Nope. She’s the conqueror. She can sleep in peace because she realizes as Nietzsche said that "wisdom is a woman who loves only a warrior. Look how exhausted she is? Veni Vidi Vici - as I will again and again and again… and now I must sleep.

No suppression/repression going on here. look at the imp. He’s trying to hatch within his mind new ways to best her. …as she sleeps peacefully in harmony with her demon. He just can’t figure out where he went wrong. lol

I don’t think that the horse looks scared. From my perspective, he seems to be mocking the imp. Look at the horse’s eyes? They are saying "Are you for real? Give it up already, you silly imp.

It’s the imp’s nightmare, not the woman’s.

if she simply looked utterly relaxed and asleep, maybe. But her head is dangling off the bed. This looks more conquered to me and would not be a pleasant position to Wake up from.

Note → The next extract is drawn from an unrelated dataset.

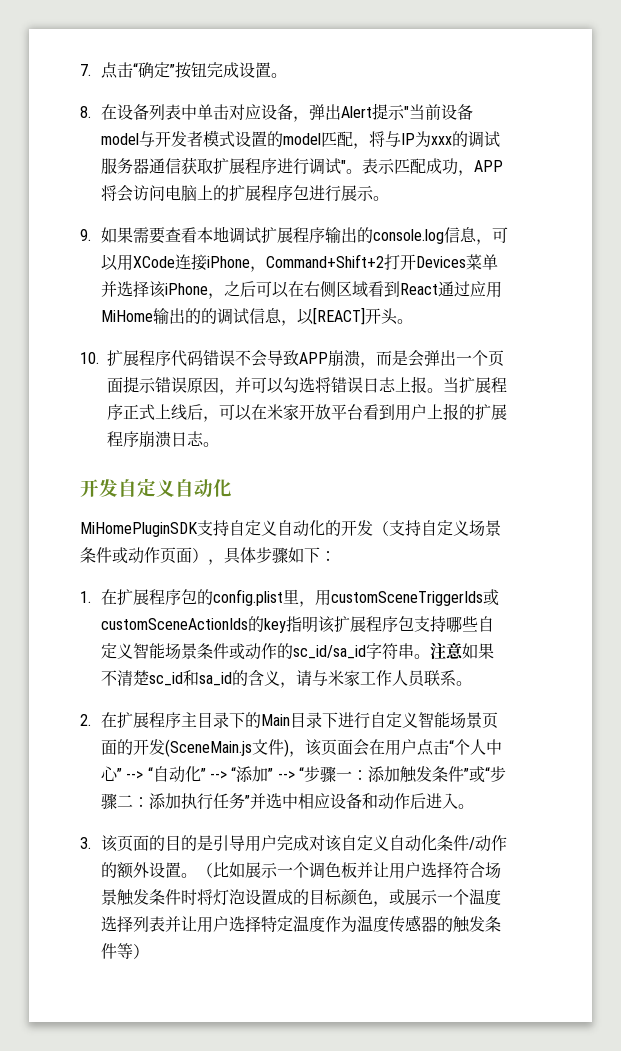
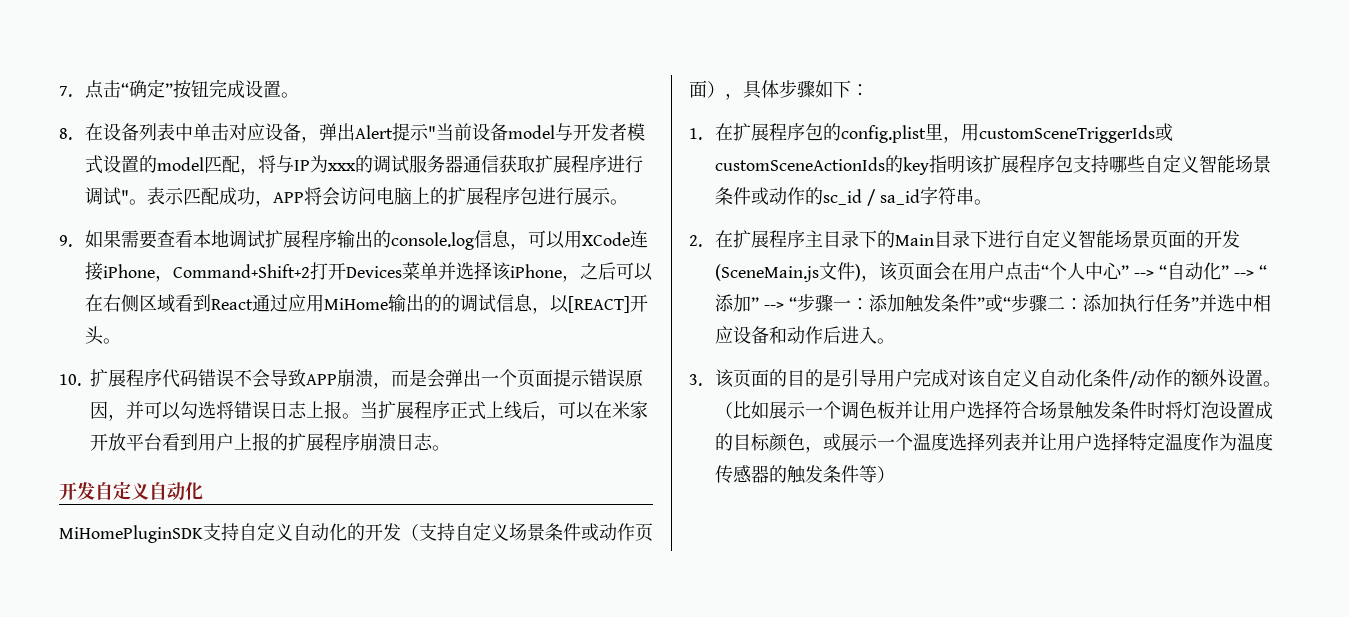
[293,645,367,659] sc_id/sa_id -> [823,189,920,206] sc_id / sa_id
[430,642,495,660] [101,670,473,688] 注意如果不清楚sc_id和sa_id的含义，请与米家工作人员联系。 -> (992, 202) none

This is how I read the previous image. The imp is the artist, the horse wanton lust. The woman, potential victim but unharmed as suggested by her unruffled dress. The imp represents the devilish potential within, yet he has not acted upon his desires thus he is an imp and not a monster. I see the woman’s pose as this: prior to the imp’s arrival she was sleeping soundly, upon his arrival, the violence within him disturbs her pose but does not go beyond this. It’s all potential…simmering, brewing, violent potential, but not actual. Maybe the imp’s contemplation represent’s our ability to become aware of ourselves and our passions and to halt them from causing chaos…cool picture.